Lincoln, Neb.'s devotion to its Cornhuskers is legendary, and right now there's nothing like a historic team preparing for another attempt to fight its way back into the spotlight. Bo Pelini, hired this year, promises to bring back the walk-on system, giving more local players the chance to "bleed red" at UNL. Longtime fans are watching cautiously, but no matter who's in charge, they'd still be in the stands.
"For people my age and older, it's something we look forward to every year," says Harley Bergmeyer, 66, a banker and chair of the University of Nebraska Foundation. "People have football tickets in their last will and testament so they stay in the family." Bergmeyer has already been scouting this year's team at preseason practices, and touts Lincoln's sense of community, tradition, and safety for some truly enjoyable football.
"It's more than just a football game," he says.
In the same vein, State College, Pa., defines a larger version of Lincoln's fervor, where 85,000 residents situated in "Happy Valley" live for Penn State athletics.
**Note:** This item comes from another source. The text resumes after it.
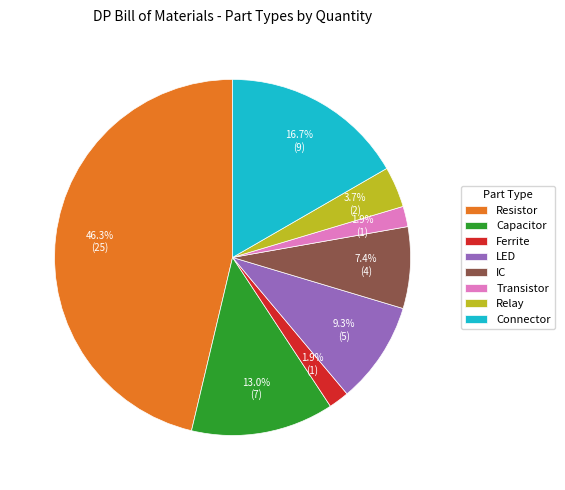

To the nearest percent, what is the combined percentage of Capacitor and Transistor?

15%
The town's location in central Pennsylvania also makes it a conduit to the state's pro rivalry. Students from Pittsburgh and Philadelphia mean an annual influx of Steelers and Eagles fans.
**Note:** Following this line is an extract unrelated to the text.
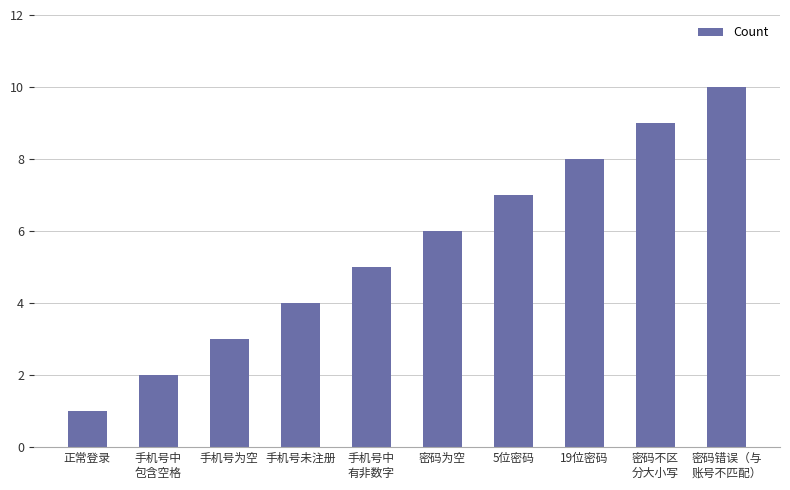

Count the values in the range 3 to 8.

6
Madison, Wis., gets a nod both for its Badgers and its proximity to Green Bay Another pick: Chicago, is the big-city version of enduring hometown devotion, where the Chicago Bears remain an enduring temple to fandom, and the city of Chicago continues to draw retirees back into urban living.
Out west, Pasadena, Calif., the L.A. suburb, puts fans close enough to watch University of California-Los Angeles and University of Southern California, plus a prime spot every year for the Rose Bowl. If you need the pro fix, fans can turn south to San Diego, where the Chargers and LaDainian Tomlinson are among the current short list favorites to play in the 2009 Super Bowl, according to BetUS.com.
Other retirement spots sit at the nexus of long-standing traditions—and rivalries.
Tempe, Ariz., may be dominated by Phoenix Suns fans, but the Cardinals are still there, and the rivalry between Arizona State and the University of Arizona-Tucson is still surprisingly hot.
In Cincinnati, Bengals fans mix with Ohio State Buckeyes backers. Ohio also has the Cleveland Browns, but we'll pick it for proximity to both Columbus and the Indianapolis Colts.
Some spots have great bits of football history, like Pocatello, Idaho, home to Holt Arena, the first covered college football stadium. Others, like Notre Dame in South Bend, Ind., have great traditions but offer less in the way of amenities for folks looking to retire. Also, we'd simply like to apologize ahead of time to Ann Arbor, Mich., fans for excluding them.